Mississippi Supreme Court rules state's Medicaid suit against pharmacies to stay at circuit court

State AG
Pills

JACKSON, Miss. (Legal Newsline) ‒ The state of Mississippi’s lawsuit against three pharmacies will stay at the circuit court level, the Mississippi Supreme Court ruled Aug. 9.

The 2016 suit states that Walgreens Co., CVS and Fred’s Inc. used “deceptive trade practices and fraudulent reporting of inflated ‘usual and customary’ prices in the defendant’s reimbursement requests to the Mississippi Department of Medicaid,” according to the Supreme Court's ruling.

The state alleges that the pharmacies misrepresented those prices to obtain higher prescription drug reimbursements from the state. 

After the initial amended filing in September 2016, the DeSoto County Chancery Court determined that the case was a matter best heard in circuit court and transferred it to the DeSoto County Circuit Court. The Chancery Court's decision was in response to the defendants' request that the case was more a matter to be tried at the circuit court level, as the state was requesting legal relief through legal claims and arguments. 

The defendants also argued that if the matter was not transferred to the Circuit Court, then they would be deprived of their constitutional right to a jury trial. 
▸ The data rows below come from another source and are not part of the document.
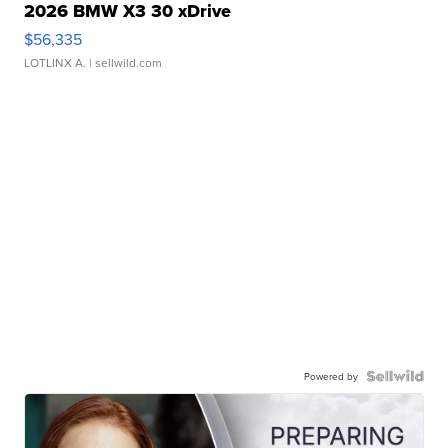
2026 BMW X3 30 xDrive
$56,335
LOTLINX A.
| sellwild.com
Powered by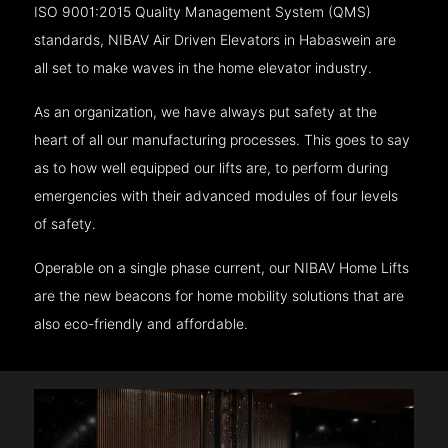
ISO 9001:2015 Quality Management System (QMS)
standards, NIBAV Air Driven Elevators in Habaswein are
all set to make waves in the home elevator industry.
As an organization, we have always put safety at the
heart of all our manufacturing processes. This goes to say
as to how well equipped our lifts are, to perform during
emergencies with their advanced modules of four levels
of safety.
Operable on a single phase current, our NIBAV Home Lifts
are the new beacons for home mobility solutions that are
also eco-friendly and affordable.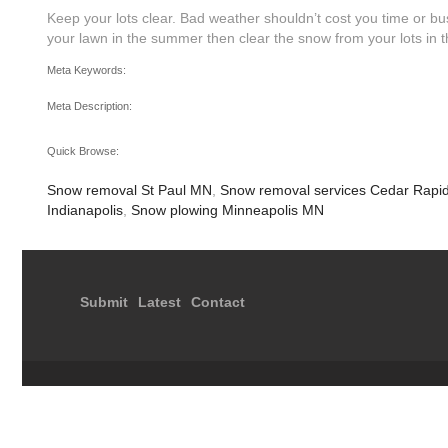
Keep your lots clear. Bad weather shouldn’t cost you time or bus
your lawn in the summer then clear the snow from your lots in the
Meta Keywords:
Meta Description:
Quick Browse:
Snow removal St Paul MN
,
Snow removal services Cedar Rapi
Indianapolis
,
Snow plowing Minneapolis MN
Submit
Latest
Contact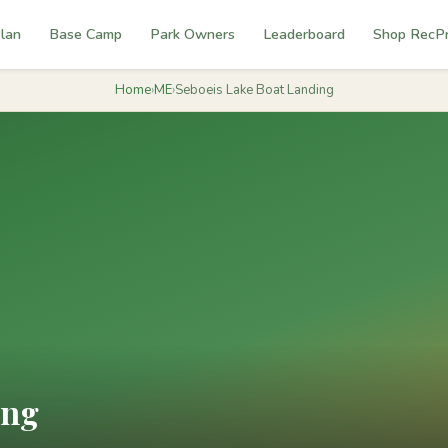
lan
Base Camp
Park Owners
Leaderboard
Shop RecP
Home
›
ME
›
Seboeis Lake Boat Landing
ing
The Chancery Court deferred to the Mississippi Constitution’s inviolate right to a trial by jury, finding that "when claims are connected to a contractual relationship or are otherwise tied to a question of law, such questions of both law and equity are more appropriately presented in circuit court," the Supreme Court stated.

The decision was appealed by the state, which argued that the Chancery Court’s transfer of the matter to the Circuit Court “served to deprive the attorney general of his constitutional authority to seek an injunction under the Mississippi Consumer Protection Act (MCPA),” the high court stated.

The court determined that while the state seeks both legal and equitable remedies through the attorney general, both remedies exist in a single action; therefore, jurisdiction properly rests in either Chancery or Circuit Court. The court also determined that the power of the attorney general to pursue an injunction under the MCPA was not stripped as he may pursue such a claim at the circuit court level.